Work request:
A complete answer retypes each of the records below precisely and includes none of the pictures.

Exercise material:
----
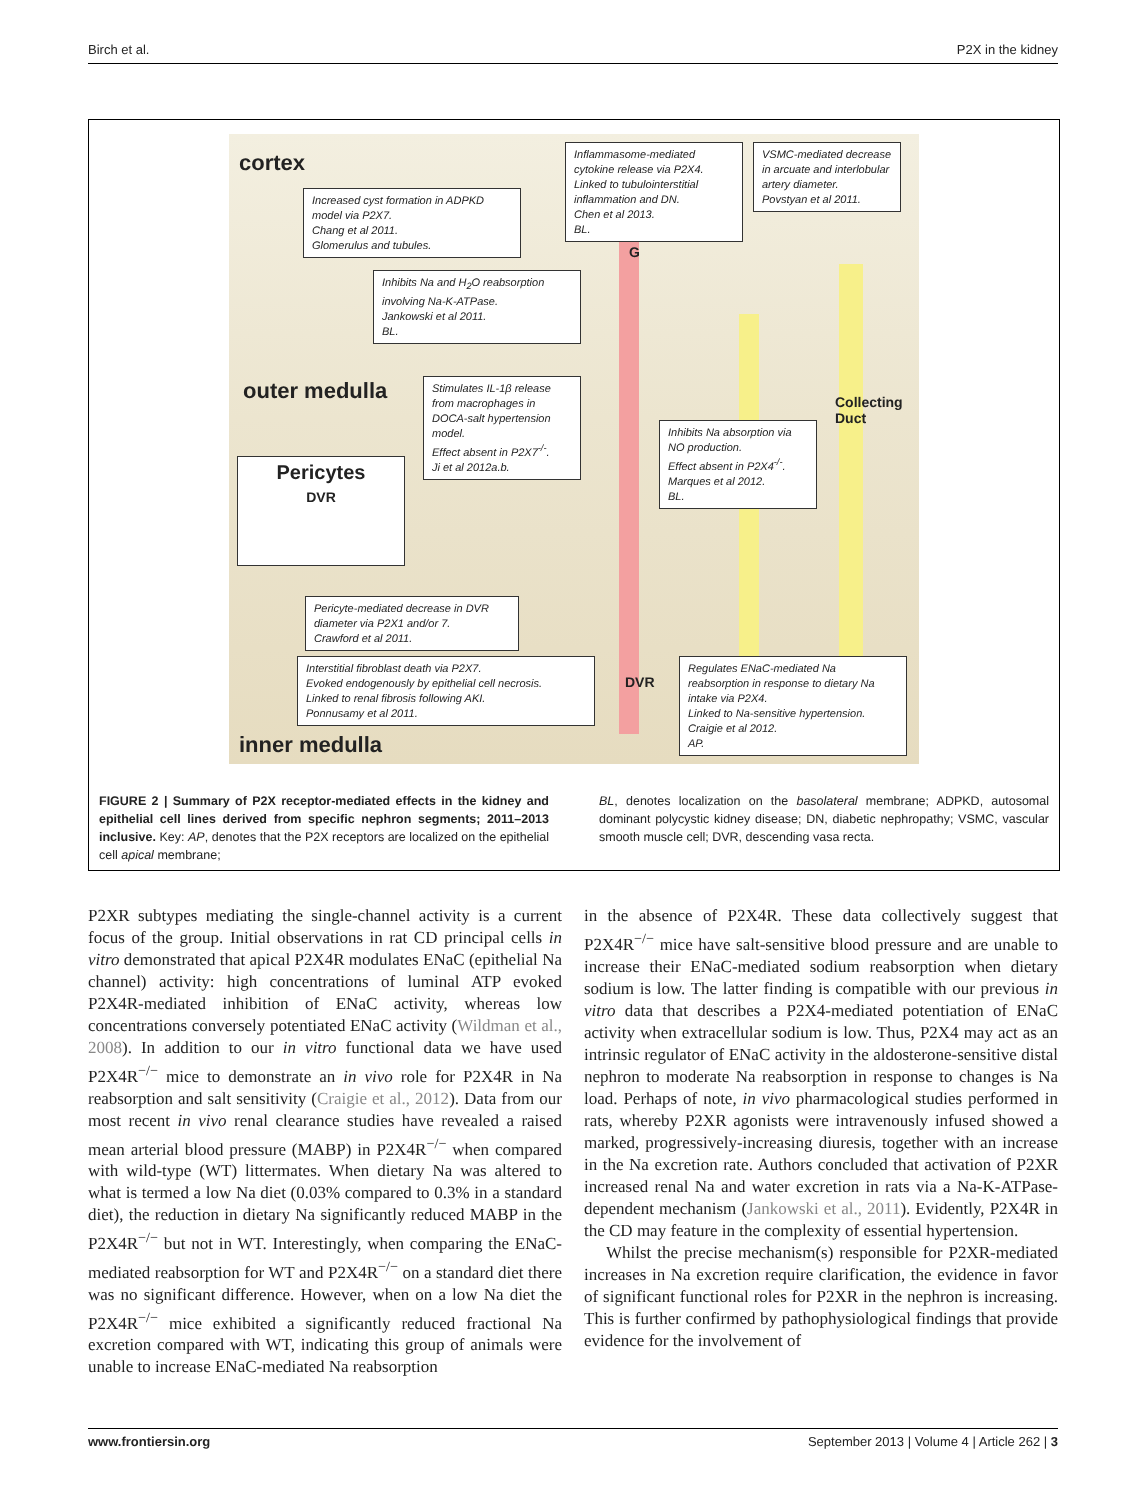Birch et al. P2X in the kidney
cortex
outer medulla
inner medulla
Increased cyst formation in ADPKD model via P2X7.
Chang et al 2011.
Glomerulus and tubules.
Inflammasome-mediated cytokine release via P2X4. Linked to tubulointerstitial inflammation and DN.
Chen et al 2013.
BL.
VSMC-mediated decrease in arcuate and interlobular artery diameter.
Povstyan et al 2011.
Inhibits Na and H<sub>2</sub>O reabsorption involving Na-K-ATPase.
Jankowski et al 2011.
BL.
Stimulates IL-1β release from macrophages in DOCA-salt hypertension model.
Effect absent in P2X7<sup>-/-</sup>.
Ji et al 2012a.b.
Pericytes
DVR
Inhibits Na absorption via NO production.
Effect absent in P2X4<sup>-/-</sup>.
Marques et al 2012.
BL.
Collecting Duct
Pericyte-mediated decrease in DVR diameter via P2X1 and/or 7.
Crawford et al 2011.
Interstitial fibroblast death via P2X7.
Evoked endogenously by epithelial cell necrosis.
Linked to renal fibrosis following AKI.
Ponnusamy et al 2011.
DVR
G
Regulates ENaC-mediated Na reabsorption in response to dietary Na intake via P2X4.
Linked to Na-sensitive hypertension.
Craigie et al 2012.
AP.
FIGURE 2 | Summary of P2X receptor-mediated effects in the kidney and epithelial cell lines derived from specific nephron segments; 2011–2013 inclusive. Key: AP, denotes that the P2X receptors are localized on the epithelial cell apical membrane;
BL, denotes localization on the basolateral membrane; ADPKD, autosomal dominant polycystic kidney disease; DN, diabetic nephropathy; VSMC, vascular smooth muscle cell; DVR, descending vasa recta.
P2XR subtypes mediating the single-channel activity is a current focus of the group. Initial observations in rat CD principal cells in vitro demonstrated that apical P2X4R modulates ENaC (epithelial Na channel) activity: high concentrations of luminal ATP evoked P2X4R-mediated inhibition of ENaC activity, whereas low concentrations conversely potentiated ENaC activity (Wildman et al., 2008). In addition to our in vitro functional data we have used P2X4R<sup>−/−</sup> mice to demonstrate an in vivo role for P2X4R in Na reabsorption and salt sensitivity (Craigie et al., 2012). Data from our most recent in vivo renal clearance studies have revealed a raised mean arterial blood pressure (MABP) in P2X4R<sup>−/−</sup> when compared with wild-type (WT) littermates. When dietary Na was altered to what is termed a low Na diet (0.03% compared to 0.3% in a standard diet), the reduction in dietary Na significantly reduced MABP in the P2X4R<sup>−/−</sup> but not in WT. Interestingly, when comparing the ENaC-mediated reabsorption for WT and P2X4R<sup>−/−</sup> on a standard diet there was no significant difference. However, when on a low Na diet the P2X4R<sup>−/−</sup> mice exhibited a significantly reduced fractional Na excretion compared with WT, indicating this group of animals were unable to increase ENaC-mediated Na reabsorption
in the absence of P2X4R. These data collectively suggest that P2X4R<sup>−/−</sup> mice have salt-sensitive blood pressure and are unable to increase their ENaC-mediated sodium reabsorption when dietary sodium is low. The latter finding is compatible with our previous in vitro data that describes a P2X4-mediated potentiation of ENaC activity when extracellular sodium is low. Thus, P2X4 may act as an intrinsic regulator of ENaC activity in the aldosterone-sensitive distal nephron to moderate Na reabsorption in response to changes is Na load. Perhaps of note, in vivo pharmacological studies performed in rats, whereby P2XR agonists were intravenously infused showed a marked, progressively-increasing diuresis, together with an increase in the Na excretion rate. Authors concluded that activation of P2XR increased renal Na and water excretion in rats via a Na-K-ATPase-dependent mechanism (Jankowski et al., 2011). Evidently, P2X4R in the CD may feature in the complexity of essential hypertension.
Whilst the precise mechanism(s) responsible for P2XR-mediated increases in Na excretion require clarification, the evidence in favor of significant functional roles for P2XR in the nephron is increasing. This is further confirmed by pathophysiological findings that provide evidence for the involvement of
www.frontiersin.org September 2013 | Volume 4 | Article 262 | 3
----
Answer to the problem:
Birch et al. P2X in the kidney
cortex
outer medulla
inner medulla
Increased cyst formation in ADPKD model via P2X7.
Chang et al 2011.
Glomerulus and tubules.
Inflammasome-mediated cytokine release via P2X4. Linked to tubulointerstitial inflammation and DN.
Chen et al 2013.
BL.
VSMC-mediated decrease in arcuate and interlobular artery diameter.
Povstyan et al 2011.
Inhibits Na and H<sub>2</sub>O reabsorption involving Na-K-ATPase.
Jankowski et al 2011.
BL.
Stimulates IL-1β release from macrophages in DOCA-salt hypertension model.
Effect absent in P2X7<sup>-/-</sup>.
Ji et al 2012a.b.
Pericytes
DVR
Inhibits Na absorption via NO production.
Effect absent in P2X4<sup>-/-</sup>.
Marques et al 2012.
BL.
Collecting Duct
Pericyte-mediated decrease in DVR diameter via P2X1 and/or 7.
Crawford et al 2011.
Interstitial fibroblast death via P2X7.
Evoked endogenously by epithelial cell necrosis.
Linked to renal fibrosis following AKI.
Ponnusamy et al 2011.
DVR
G
Regulates ENaC-mediated Na reabsorption in response to dietary Na intake via P2X4.
Linked to Na-sensitive hypertension.
Craigie et al 2012.
AP.
FIGURE 2 | Summary of P2X receptor-mediated effects in the kidney and epithelial cell lines derived from specific nephron segments; 2011–2013 inclusive. Key: AP, denotes that the P2X receptors are localized on the epithelial cell apical membrane;
BL, denotes localization on the basolateral membrane; ADPKD, autosomal dominant polycystic kidney disease; DN, diabetic nephropathy; VSMC, vascular smooth muscle cell; DVR, descending vasa recta.
P2XR subtypes mediating the single-channel activity is a current focus of the group. Initial observations in rat CD principal cells in vitro demonstrated that apical P2X4R modulates ENaC (epithelial Na channel) activity: high concentrations of luminal ATP evoked P2X4R-mediated inhibition of ENaC activity, whereas low concentrations conversely potentiated ENaC activity (Wildman et al., 2008). In addition to our in vitro functional data we have used P2X4R<sup>−/−</sup> mice to demonstrate an in vivo role for P2X4R in Na reabsorption and salt sensitivity (Craigie et al., 2012). Data from our most recent in vivo renal clearance studies have revealed a raised mean arterial blood pressure (MABP) in P2X4R<sup>−/−</sup> when compared with wild-type (WT) littermates. When dietary Na was altered to what is termed a low Na diet (0.03% compared to 0.3% in a standard diet), the reduction in dietary Na significantly reduced MABP in the P2X4R<sup>−/−</sup> but not in WT. Interestingly, when comparing the ENaC-mediated reabsorption for WT and P2X4R<sup>−/−</sup> on a standard diet there was no significant difference. However, when on a low Na diet the P2X4R<sup>−/−</sup> mice exhibited a significantly reduced fractional Na excretion compared with WT, indicating this group of animals were unable to increase ENaC-mediated Na reabsorption
in the absence of P2X4R. These data collectively suggest that P2X4R<sup>−/−</sup> mice have salt-sensitive blood pressure and are unable to increase their ENaC-mediated sodium reabsorption when dietary sodium is low. The latter finding is compatible with our previous in vitro data that describes a P2X4-mediated potentiation of ENaC activity when extracellular sodium is low. Thus, P2X4 may act as an intrinsic regulator of ENaC activity in the aldosterone-sensitive distal nephron to moderate Na reabsorption in response to changes is Na load. Perhaps of note, in vivo pharmacological studies performed in rats, whereby P2XR agonists were intravenously infused showed a marked, progressively-increasing diuresis, together with an increase in the Na excretion rate. Authors concluded that activation of P2XR increased renal Na and water excretion in rats via a Na-K-ATPase-dependent mechanism (Jankowski et al., 2011). Evidently, P2X4R in the CD may feature in the complexity of essential hypertension.
Whilst the precise mechanism(s) responsible for P2XR-mediated increases in Na excretion require clarification, the evidence in favor of significant functional roles for P2XR in the nephron is increasing. This is further confirmed by pathophysiological findings that provide evidence for the involvement of
www.frontiersin.org September 2013 | Volume 4 | Article 262 | 3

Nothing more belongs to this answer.